Bergantungnya negara kepada impor juga merupakan masalah yang harus diatasi, negara seharusnya mampu secara mandiri memenuhi kebutuhan pangan negaranya. Apalagi kebutuhan pangan merupakan kebutuhan dasar manusia, yang pemenuhannya wajib dipenuhi oleh negara kepada rakyatnya. Permintaan dalam negeri yang terus meningkat namun pemenuhannya tidak bisa terpenuhi secara optimal seharusnya menjadi evaluasi bagi negara. Artinya negara harus bisa melihat bahwa industri gula adalah industri yang urgent sebagai aset negara dalam hal ekonomi.

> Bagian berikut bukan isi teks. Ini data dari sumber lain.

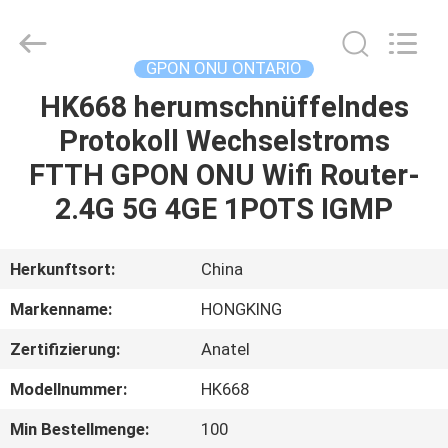
HONGKING
INDUSTRIAL
CO.,
LIMITED.
All
GPON ONU ONTARIO
Rights
Reserved.
HK668 herumschnüffelndes
HAUS
Protokoll Wechselstroms
PRODUKTE
FTTH GPON ONU Wifi Router-
2.4G 5G 4GE 1POTS IGMP
ÜBER
UNS
Herkunftsort:
China
Markenname:
HONGKING
FABRIK-
Zertifizierung:
Anatel
AUSFLUG
Modellnummer:
HK668
QUALITÄTSKONTROLLE
Min Bestellmenge:
100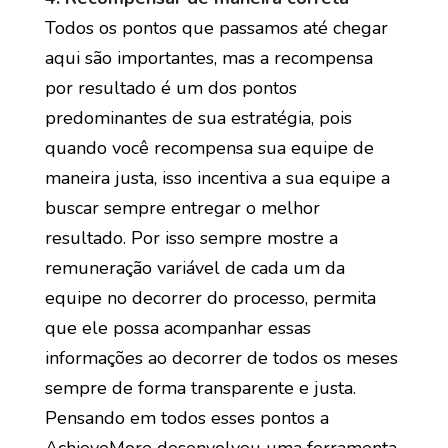
Todos os pontos que passamos até chegar
aqui são importantes, mas a recompensa
por resultado é um dos pontos
predominantes de sua estratégia, pois
quando você recompensa sua equipe de
maneira justa, isso incentiva a sua equipe a
buscar sempre entregar o melhor
resultado. Por isso sempre mostre a
remuneração variável de cada um da
equipe no decorrer do processo, permita
que ele possa acompanhar essas
informações ao decorrer de todos os meses
sempre de forma transparente e justa.
Pensando em todos esses pontos a
AchieveMore desenvolveu uma ferramenta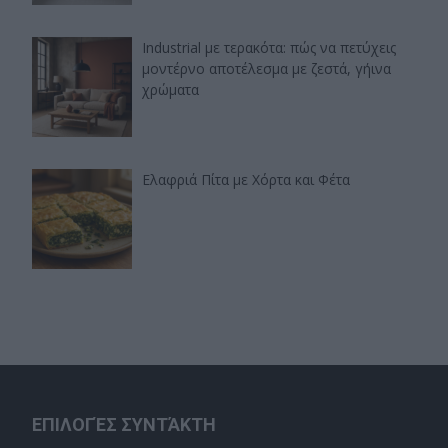
Industrial με τερακότα: πώς να πετύχεις
μοντέρνο αποτέλεσμα με ζεστά, γήινα
χρώματα
Ελαφριά Πίτα με Χόρτα και Φέτα
ΕΠΙΛΟΓΈΣ ΣΥΝΤΆΚΤΗ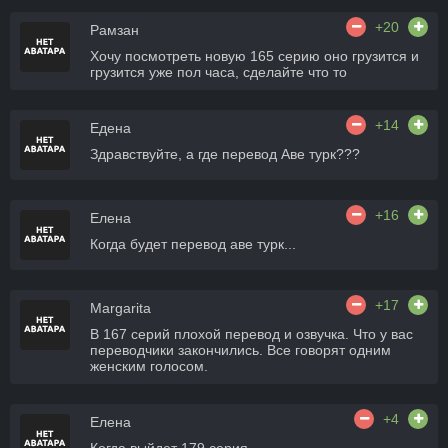
+20
Рамзан
Хочу посмотреть новую 165 серию оно грузится и
грузится уже пол часа, сделайте что то
+14
Едена
Здравствуйте, а где перевод Аве турк???
+16
Елена
Когда будет перевод аве турк...
+17
Margarita
В 167 серий плохой перевод и озвучка. Что у вас
переводчики закончились. Все говорят одним
женским голосом.
+4
Елена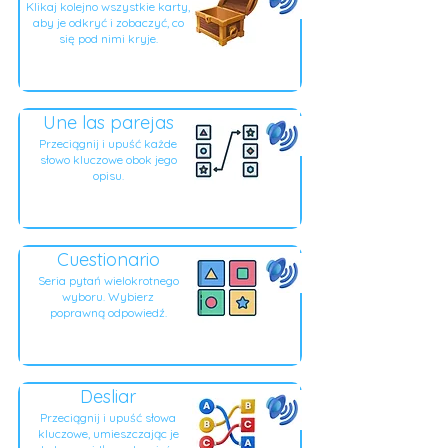
Klikaj kolejno wszystkie karty,
aby je odkryć i zobaczyć, co
się pod nimi kryje.
Une las parejas
Przeciągnij i upuść każde
słowo kluczowe obok jego
opisu.
Cuestionario
Seria pytań wielokrotnego
wyboru. Wybierz
poprawną odpowiedź.
Desliar
Przeciągnij i upuść słowa
kluczowe, umieszczając je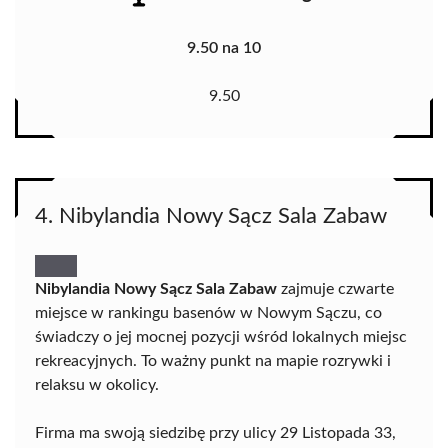
9.50 na 10
9.50
4. Nibylandia Nowy Sącz Sala Zabaw
Nibylandia Nowy Sącz Sala Zabaw
zajmuje czwarte
miejsce w rankingu basenów w Nowym Sączu, co
świadczy o jej mocnej pozycji wśród lokalnych miejsc
rekreacyjnych. To ważny punkt na mapie rozrywki i
relaksu w okolicy.
Firma ma swoją siedzibę przy ulicy 29 Listopada 33,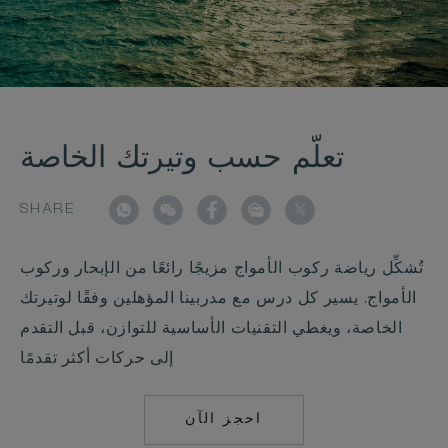
تعلّم حسب وتيرتك الخاصة
SHARE
تُشكِّل رياضة ركوب الأمواج مزيجًا رائعًا من الإبحار وركوب
الأمواج. يسير كل درس مع مدربينا المؤهلين وفقًا لوتيرتك
الخاصة، ويغطي التقنيات الأساسية للتوازن، قبل التقدم
إلى حركات أكثر تقدمًا
احجز الآن
MAILTO:
COCOAISLAND@CO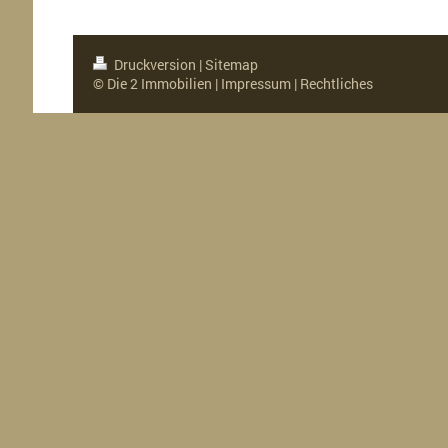
Druckversion
|
Sitemap
© Die 2 Immobilien |
Impressum
|
Rechtliches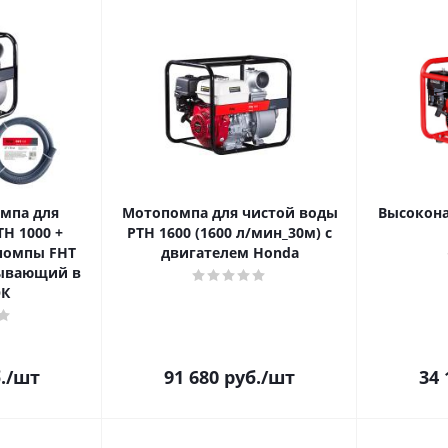
мпа для
Мотопомпа для чистой воды
Высокон
H 1000 +
PTH 1600 (1600 л/мин_30м) с
помпы FHT
двигателем Honda
сывающий в
К
.
/шт
91 680
руб.
/шт
34 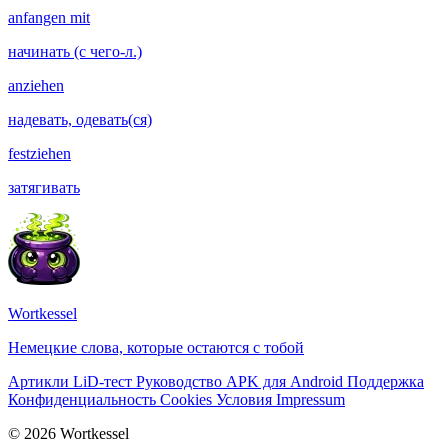
anfangen mit
начинать (с чего-л.)
anziehen
надевать, одевать(ся)
festziehen
затягивать
Wortkessel
Немецкие слова, которые остаются с тобой
Артикли
LiD-тест
Руководство
APK для Android
Поддержка
Конфиденциальность
Cookies
Условия
Impressum
© 2026 Wortkessel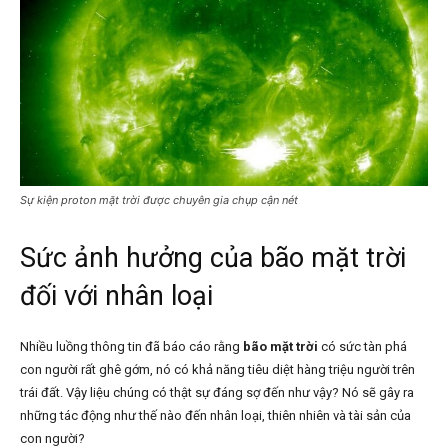
Sự kiện proton mặt trời được chuyên gia chụp cận nét
Sức ảnh hưởng của bão mặt trời
đối với nhân loại
Nhiều luồng thông tin đã báo cáo rằng
bão mặt trời
có sức tàn phá
con người rất ghê gớm, nó có khả năng tiêu diệt hàng triệu người trên
trái đất. Vậy liệu chúng có thật sự đáng sợ đến như vậy? Nó sẽ gây ra
những tác động như thế nào đến nhân loại, thiên nhiên và tài sản của
con người?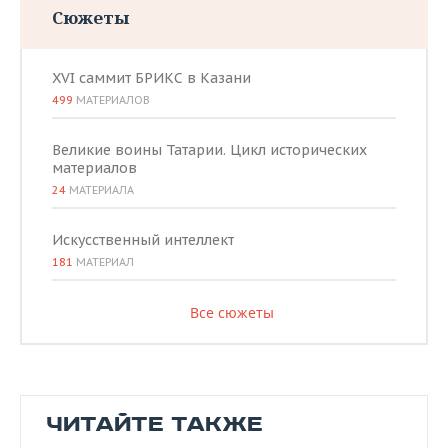
Сюжеты
XVI саммит БРИКС в Казани
499
МАТЕРИАЛОВ
Великие воины Татарии. Цикл исторических
материалов
24
МАТЕРИАЛА
Искусственный интеллект
181
МАТЕРИАЛ
Все сюжеты
ЧИТАЙТЕ ТАКЖЕ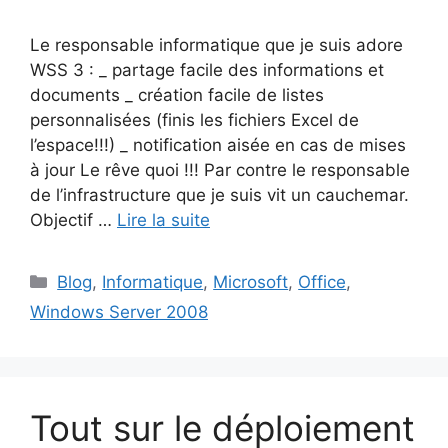
Le responsable informatique que je suis adore
WSS 3 : _ partage facile des informations et
documents _ création facile de listes
personnalisées (finis les fichiers Excel de
l’espace!!!) _ notification aisée en cas de mises
à jour Le rêve quoi !!! Par contre le responsable
de l’infrastructure que je suis vit un cauchemar.
Objectif …
Lire la suite
Catégories
Blog
,
Informatique
,
Microsoft
,
Office
,
Windows Server 2008
Tout sur le déploiement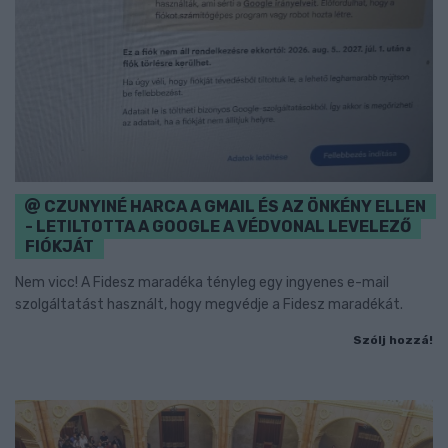
CZUNYINÉ HARCA A GMAIL ÉS AZ ÖNKÉNY ELLEN
- LETILTOTTA A GOOGLE A VÉDVONAL LEVELEZŐ
FIÓKJÁT
Nem vicc! A Fidesz maradéka tényleg egy ingyenes e-mail
szolgáltatást használt, hogy megvédje a Fidesz maradékát.
Szólj hozzá!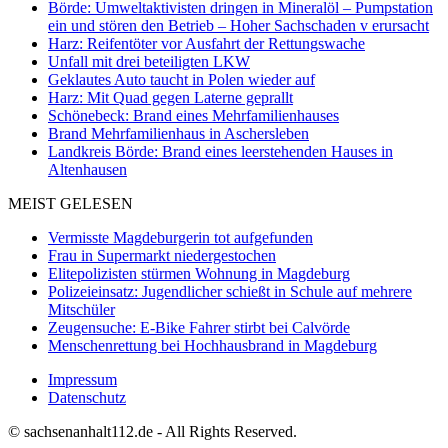
Börde: Umweltaktivisten dringen in Mineralöl – Pumpstation
ein und stören den Betrieb – Hoher Sachschaden v erursacht
Harz: Reifentöter vor Ausfahrt der Rettungswache
Unfall mit drei beteiligten LKW
Geklautes Auto taucht in Polen wieder auf
Harz: Mit Quad gegen Laterne geprallt
Schönebeck: Brand eines Mehrfamilienhauses
Brand Mehrfamilienhaus in Aschersleben
Landkreis Börde: Brand eines leerstehenden Hauses in
Altenhausen
MEIST GELESEN
Vermisste Magdeburgerin tot aufgefunden
Frau in Supermarkt niedergestochen
Elitepolizisten stürmen Wohnung in Magdeburg
Polizeieinsatz: Jugendlicher schießt in Schule auf mehrere
Mitschüler
Zeugensuche: E-Bike Fahrer stirbt bei Calvörde
Menschenrettung bei Hochhausbrand in Magdeburg
Impressum
Datenschutz
© sachsenanhalt112.de - All Rights Reserved.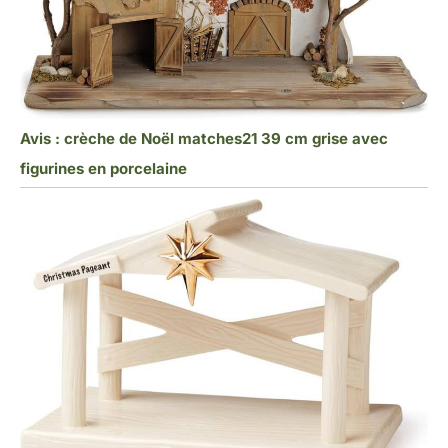
Avis : crèche de Noël matches21 39 cm grise avec
figurines en porcelaine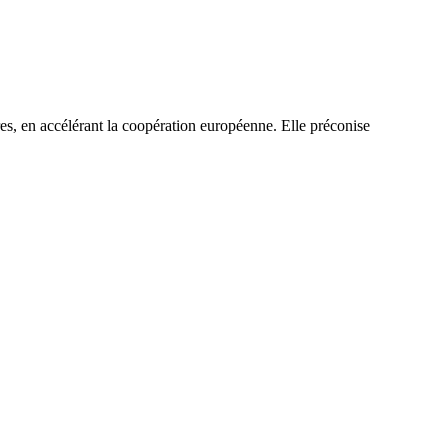
es, en accélérant la coopération européenne. Elle préconise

Tata Kelola Perekonomian dalam Islam
Dalam Islam kebutuhan pangan merupakan salah satu kebutuhan dasar yang wajib untuk dipenuhi negara kepada rakyatnya. Pemenuhannya sangat mungkin karena negara menerapakan sistem ekonomi Islam dimana kepemilikan dibagi menjadi 3, ada kepemilikan individu, umum, dan kepemilikan negara. Sehingga penataannya sangat jelas mana hal yang kepemilikannya dapat dimiliki oleh individu, umum, dan negara. Sehingga seperti industri yang sifatnya strategis akan dimiliki oleh negara. Sehingga negara dapat melindungi hasil produksi dari industri-industri strategis tidak akan dapat dimonopoli oleh para pemilik modal yang nantinya akan menyulitkan masyarakat dalam memenuhi kebutuhan hidupnya.
Dalam tata kelola negara yang aturannya berasaskan Islam menjadikan komoditas gula sebagai komoditas yang strategis, sehingga negara yang berasaskan Islam dalam kepengaturannya akan menjadikan kepengurusan gula maupun minyak sebagai tanggung jawab dari pemerintah.
Negara yang mengelola dengan demikian adalah negara Islam yang disebut dengan Negara Khilafah atau yang disebut dengan Daulah Khilafah Islamiyyah. Negara ini menggunakan aturan yang berasaskan Islam termasuk dalam membuat regulasinya dan dalam mengatur urusan ekonominya.